§ Your instructions
Below is some data. Retype exactly the lines starting at the one with "todos los difusores" and ending at the one with "aplicables para la".

(Stored data entries)

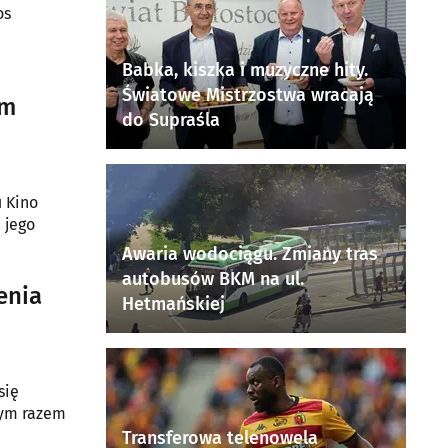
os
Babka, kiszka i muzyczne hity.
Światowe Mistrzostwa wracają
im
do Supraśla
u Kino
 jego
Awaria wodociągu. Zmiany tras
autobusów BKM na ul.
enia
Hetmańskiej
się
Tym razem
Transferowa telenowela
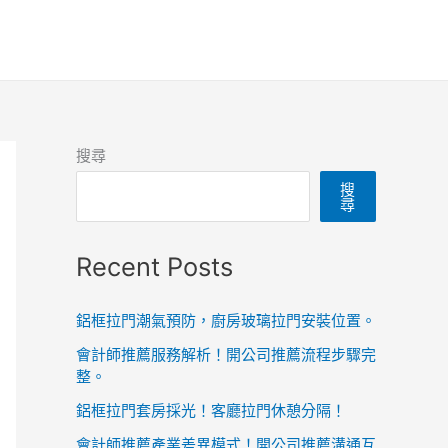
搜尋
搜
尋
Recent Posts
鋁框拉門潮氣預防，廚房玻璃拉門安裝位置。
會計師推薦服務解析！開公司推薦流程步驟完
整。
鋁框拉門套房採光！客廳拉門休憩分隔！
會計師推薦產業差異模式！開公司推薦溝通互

--

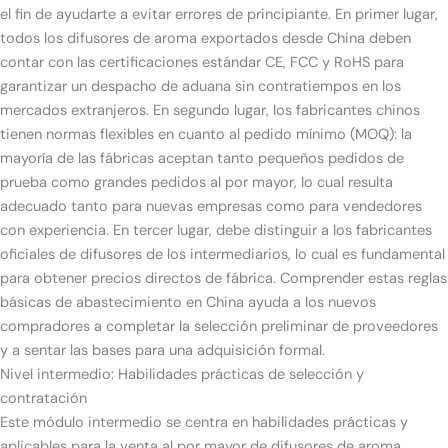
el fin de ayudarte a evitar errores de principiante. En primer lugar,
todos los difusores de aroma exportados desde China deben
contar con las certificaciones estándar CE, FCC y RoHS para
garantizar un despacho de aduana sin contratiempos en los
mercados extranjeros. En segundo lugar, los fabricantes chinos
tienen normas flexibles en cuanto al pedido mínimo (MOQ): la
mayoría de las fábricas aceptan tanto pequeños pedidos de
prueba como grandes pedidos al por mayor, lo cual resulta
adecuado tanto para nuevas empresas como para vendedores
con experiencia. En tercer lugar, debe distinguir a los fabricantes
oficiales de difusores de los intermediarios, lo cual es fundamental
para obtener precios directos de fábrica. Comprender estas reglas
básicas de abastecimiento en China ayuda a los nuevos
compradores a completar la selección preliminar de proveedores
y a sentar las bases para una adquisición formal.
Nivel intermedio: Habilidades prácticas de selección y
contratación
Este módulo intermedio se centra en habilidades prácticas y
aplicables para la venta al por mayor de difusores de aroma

§ Expected answer
todos los difusores de aroma exportados desde China deben
contar con las certificaciones estándar CE, FCC y RoHS para
garantizar un despacho de aduana sin contratiempos en los
mercados extranjeros. En segundo lugar, los fabricantes chinos
tienen normas flexibles en cuanto al pedido mínimo (MOQ): la
mayoría de las fábricas aceptan tanto pequeños pedidos de
prueba como grandes pedidos al por mayor, lo cual resulta
adecuado tanto para nuevas empresas como para vendedores
con experiencia. En tercer lugar, debe distinguir a los fabricantes
oficiales de difusores de los intermediarios, lo cual es fundamental
para obtener precios directos de fábrica. Comprender estas reglas
básicas de abastecimiento en China ayuda a los nuevos
compradores a completar la selección preliminar de proveedores
y a sentar las bases para una adquisición formal.
Nivel intermedio: Habilidades prácticas de selección y
contratación
Este módulo intermedio se centra en habilidades prácticas y
aplicables para la venta al por mayor de difusores de aroma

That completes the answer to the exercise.